Scrapinghub · Feb 4th 2019
About the Job:
Your key objective will be to advance Scrapinghub’s knowledge of market technologies around web scraping to better understand how to harvest web data in more effective and efficient ways.
This is not a production role. Instead, you’ll be given the time and resources to quickly hack together proof of concepts, test them, and produce a knowledge base for other developers at Scrapinghub (Shubbers). You’ll use Scrapinghub’s best in class tools including Crawlera, the world’s smartest proxy network, designed specifically for web crawling and scraping.

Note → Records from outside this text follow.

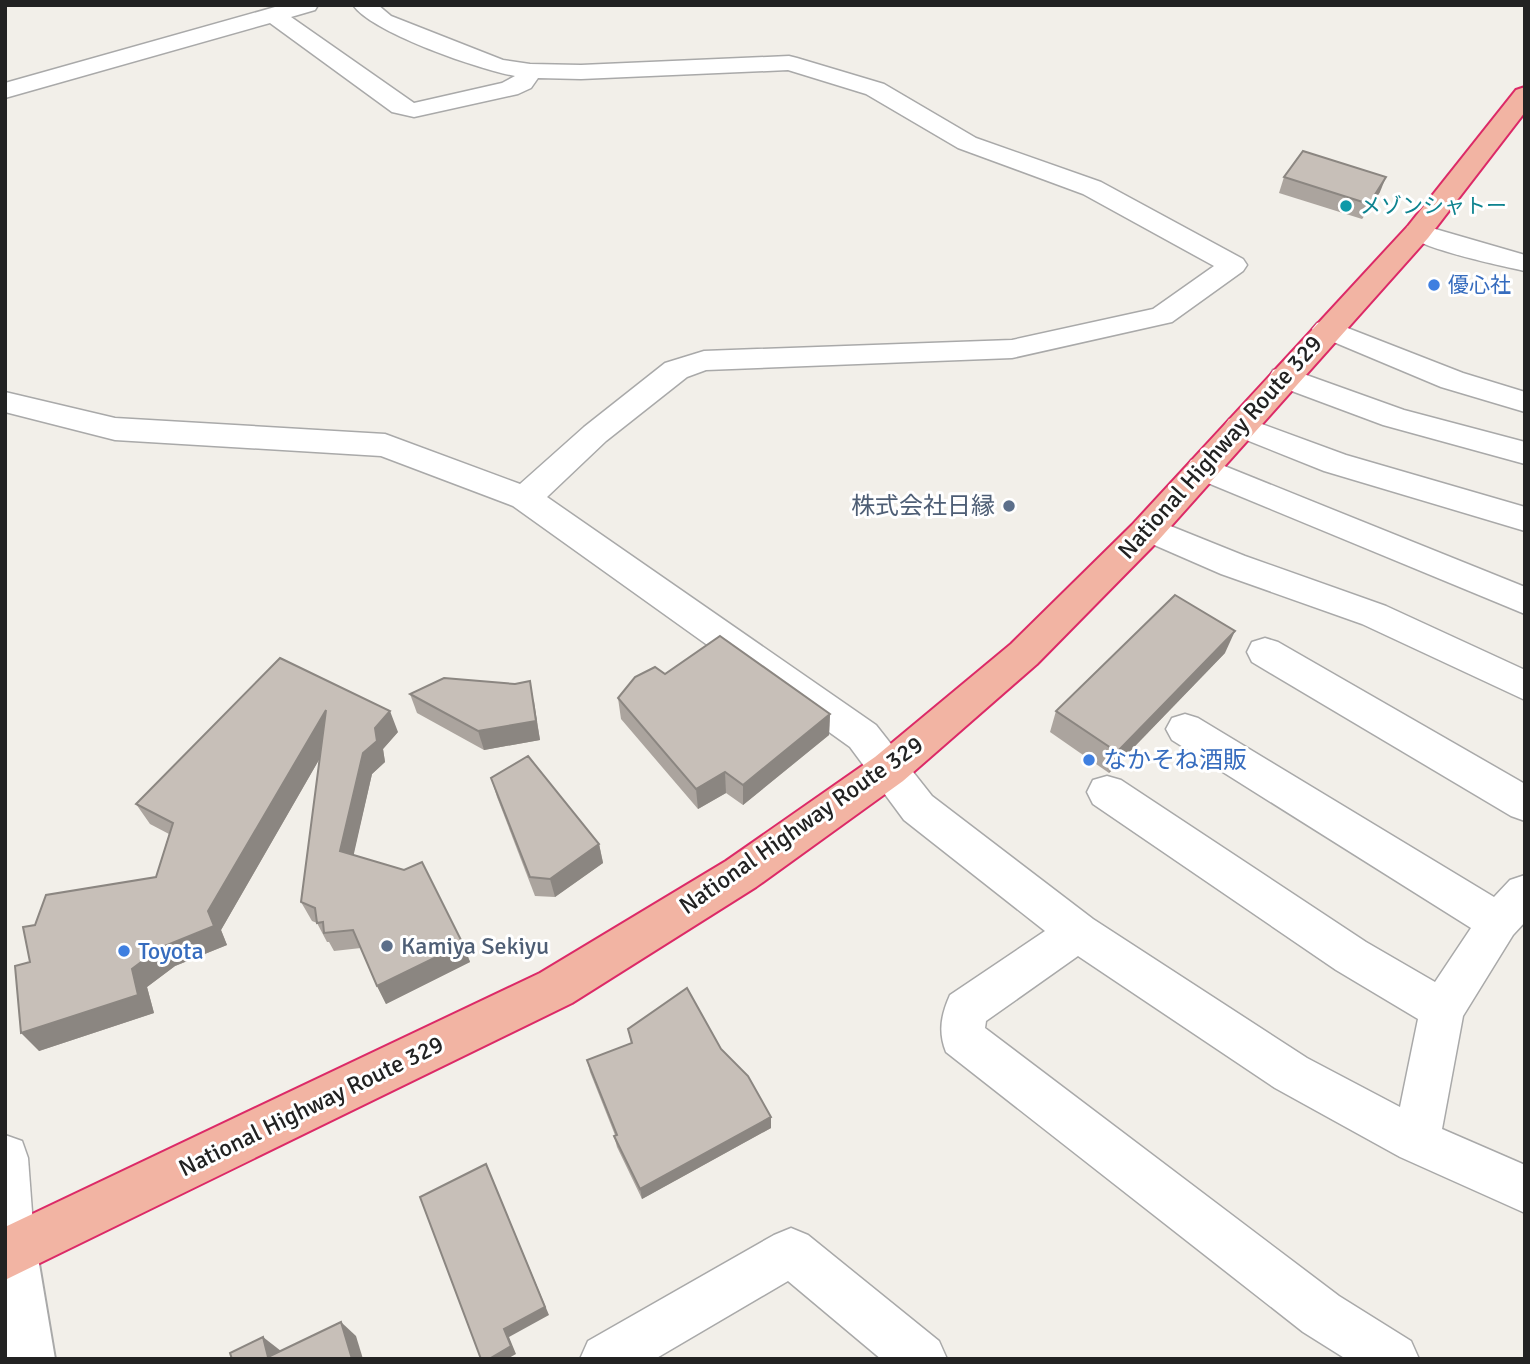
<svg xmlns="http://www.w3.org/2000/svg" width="1530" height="1364" font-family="Signika,'Noto Sans JP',sans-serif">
  <rect width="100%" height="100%" fill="#f2efe9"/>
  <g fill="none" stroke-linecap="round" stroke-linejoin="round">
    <defs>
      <g id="minor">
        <path d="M282 5H318L315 10 291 17 414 103 502 83 515 76C481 70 372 33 353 5H378L391 16 503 60 530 64 581 65 789 56 797 58 884 84 976 138 1101 182 1243 259 1247 265 1243 271 1172 322 1012 358 706 370 687 377 606 441 547 497 876 725 932 796 1093 919 1307 1058 1400 1107 1418 1019 1336 970 1093 804 1087 792 1093 780 1107 776 1121 780 1366 942 1435 982 1471 928 1172 740 1166 729 1172 718 1185 714 1198 718 1494 897 1510 880 1525 875V922L1513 935 1463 1016 1442 1129 1525 1165V1213L1400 1157 1275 1088 1078 956 986 1021 985 1028 1339 1296 1411 1341 1419 1359H1346L1303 1332 946 1052C938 1032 941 1015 950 995L1045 931 904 820 850 747 513 506 381 456 115 440 5 412V392L115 418 385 434 520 484 584 427 665 363 704 351 1012 340 1153 309 1214 266 1083 194 958 148 866 94 788 70 581 79 538 78 531 88 518 94 414 117 392 112 270 23 5 98V83Z"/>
        <path d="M1418 224 1525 255V271C1502 266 1416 248 1404 232L1408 226Z"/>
        <polygon points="1327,320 1463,373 1525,392 1525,412 1441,387 1317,335 1312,329 1317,323"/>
        <polygon points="1284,367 1404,410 1525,442 1525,464 1383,425 1273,384 1269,377 1273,370"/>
        <polygon points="1240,416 1346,455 1525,507 1525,531 1324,471 1229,433 1224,426 1229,419"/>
        <polygon points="1202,457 1525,587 1525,614 1191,476 1186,468 1191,460"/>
        <polygon points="1148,517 1245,556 1386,606 1525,670 1525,700 1362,624 1221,574 1136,537 1131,529 1136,521"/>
        <polygon points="1265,638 1278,642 1525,784 1525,821 1511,816 1252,662 1247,652 1252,642"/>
        <polygon points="5,1135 22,1141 28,1158 35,1252 28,1269 11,1276 5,1274"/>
        <polygon points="791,1228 808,1235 939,1341 947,1359 881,1359 788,1281 655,1359 580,1359 588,1341 774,1235"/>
      </g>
      <polygon id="tertiary" points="11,1226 29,1234 37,1252 55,1359 5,1359 5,1229"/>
      <polygon id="trunk" points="1525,87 1525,112 1428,238 1156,543 1037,664 903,781 756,887 572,1003 5,1280 5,1227 540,973 726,861 875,757 1011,644 1132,525 1408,226 1516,90"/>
    </defs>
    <use href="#minor" stroke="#a9a9a9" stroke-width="3"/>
    <use href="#tertiary" stroke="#a9a9a9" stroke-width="4"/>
    <use href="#trunk" stroke="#dc2a67" stroke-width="4"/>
    <use href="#minor" fill="#fff" fill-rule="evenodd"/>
    <use href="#tertiary" fill="#fff" fill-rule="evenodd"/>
    <use href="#trunk" fill="#f2b4a3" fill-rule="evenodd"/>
  </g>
  <g fill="#aba49e">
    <polygon points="1284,177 1380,192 1362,219 1279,193"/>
    <polygon points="1225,653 1109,773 1050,732 1056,711"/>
    <polygon points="665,674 830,714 829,735 743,805 726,793 698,809 621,719 618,698"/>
    <polygon points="410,694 534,701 540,740 484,750 417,713"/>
    <polygon points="398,732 383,749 385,762 372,774 353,855 463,944 470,962 386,1004 377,986 361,948 334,951 329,942 327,942 317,923 312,921 301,902 320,758 221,930 227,945 175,966 147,987 154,1013 39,1051 30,962 35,925 156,877 169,834 150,824 136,804"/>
    <polygon points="491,778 599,844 603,863 555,897 535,896 497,797"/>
    <polygon points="628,1029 721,1049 771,1117 771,1128 642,1199 617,1147 614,1136 615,1135 590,1072 587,1060 631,1043"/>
  </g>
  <g fill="#8b8681">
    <polygon points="1386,177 1380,192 1362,219 1369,204"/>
    <polygon points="1235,631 1225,653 1109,773 1117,752"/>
    <polygon points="530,681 540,740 484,750 478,731"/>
    <polygon points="326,710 335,732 221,930 227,945 175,966 147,987 154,1013 39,1051 21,1033 132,969 208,911"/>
    <polygon points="390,711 398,732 383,749 385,762 372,774 350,871 340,851 363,753 375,728"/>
    <polygon points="830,714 829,735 743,805 743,785"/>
    <polygon points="725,772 726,793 698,809 696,789"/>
    <polygon points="599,844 603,863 555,897 550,879"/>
    <polygon points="463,944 470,962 386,1004 377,986"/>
    <polygon points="771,1117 771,1128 642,1199 640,1189"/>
    <polygon points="486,1164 549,1315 509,1337 516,1354 507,1359 489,1359 504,1329"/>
    <polygon points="341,1322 356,1336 363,1359 352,1359"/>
    <polygon points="263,1337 281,1351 268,1357"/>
  </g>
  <g fill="#c7bfb8" stroke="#8b8681" stroke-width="2">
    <polygon points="1303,151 1386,177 1369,204 1284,177"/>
    <polygon points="1175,595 1235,631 1117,752 1056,711"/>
    <polygon points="720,636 830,714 743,785 725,772 696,789 618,698 635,677 655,667 665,674"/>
    <polygon points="280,658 390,711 375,728 377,741 363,753 340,851 404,870 422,862 463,944 377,986 353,930 324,933 323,922 317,923 315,908 301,902 326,710 208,911 214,926 160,948 132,969 138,995 21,1033 15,966 30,962 23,927 35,925 46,895 156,877 173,823 136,804"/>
    <polygon points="444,678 515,684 530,681 536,721 478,731 410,694"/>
    <polygon points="528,756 599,844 550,879 530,877 491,778"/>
    <polygon points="687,988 721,1049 748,1076 771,1117 640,1189 614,1136 617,1135 587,1060 632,1043 628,1029"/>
    <polygon points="486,1164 545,1307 504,1329 511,1346 489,1359 481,1359 420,1197"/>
    <polygon points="341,1322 352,1359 232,1359 230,1353 263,1337 268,1357"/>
  </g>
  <circle fill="#0f9aa8" stroke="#fff" stroke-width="2.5" cx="1346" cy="206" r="7"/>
  <g fill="#3f7fe0" stroke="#fff" stroke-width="2.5">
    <circle cx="1434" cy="285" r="7"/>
    <circle cx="1089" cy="760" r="7"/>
    <circle cx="124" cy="951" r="7"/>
  </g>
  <g fill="#5c6f8a" stroke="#fff" stroke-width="2.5">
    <circle cx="1009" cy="506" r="7"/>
    <circle cx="387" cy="946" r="7"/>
  </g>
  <g text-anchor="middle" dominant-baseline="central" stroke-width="6" stroke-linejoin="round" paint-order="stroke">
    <g font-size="21" fill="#0d838f" stroke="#fff" text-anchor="start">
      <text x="1360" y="206">メゾンシャトー</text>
    </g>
    <g font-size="21" fill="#366cbe" stroke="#fff" text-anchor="start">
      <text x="1448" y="285">優心社</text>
    </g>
    <g font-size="24" fill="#222" stroke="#fff">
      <text transform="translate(1220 447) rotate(-48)">National Highway Route 329</text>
      <text transform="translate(801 825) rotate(-35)">National Highway Route 329</text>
      <text transform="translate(311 1106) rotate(-26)">National Highway Route 329</text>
    </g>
    <g font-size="24" fill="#4e5e75" stroke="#fff" text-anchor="end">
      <text x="995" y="506">株式会社日縁</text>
      <text x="401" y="946" text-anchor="start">Kamiya Sekiyu</text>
    </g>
    <g font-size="24" fill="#366cbe" stroke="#fff" text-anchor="start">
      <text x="1103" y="760">なかそね酒販</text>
      <text x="138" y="951">Toyota</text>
    </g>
  </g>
  <rect width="1530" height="1364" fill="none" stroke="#222222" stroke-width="14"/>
</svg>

Your measures of success will be your ability to iterate quickly and produce knowledge that is useful to other Shubbers. Job Responsibilities:
Create and execute well designed tests (repeatable, multiple treatments, testable variables, controls, replication) to learn more about how to best complete web scraping projects
Produce well written reports of your findings for other Shubbers
Propose new ideas to test
Work with the Team Lead to prioritize the backlog of experiments
Maintain best practice guides for other Shubbers who will be implementing client solutions based on your findings
Propose changes to Scrapinghub’s other products (Crawlera, Scrapy Cloud, etc) or Scrapy itself based on your findings
A strong knowledge of Python along with a broad general programming background; strong problem solver.
Familiarity with techniques and tools for crawling, extracting and processing data, asynchronous communication and distributed systems.
A strong understanding of the Scientific Method and the ability to continuously implement a process that follows it with rigor.
Take a logical, measurement-backed approach to prioritizing projects, and enjoy working with others that do the same.
Enjoy working across several teams and communicating with your end customer (other Shubbers)
Excellent communication in written English.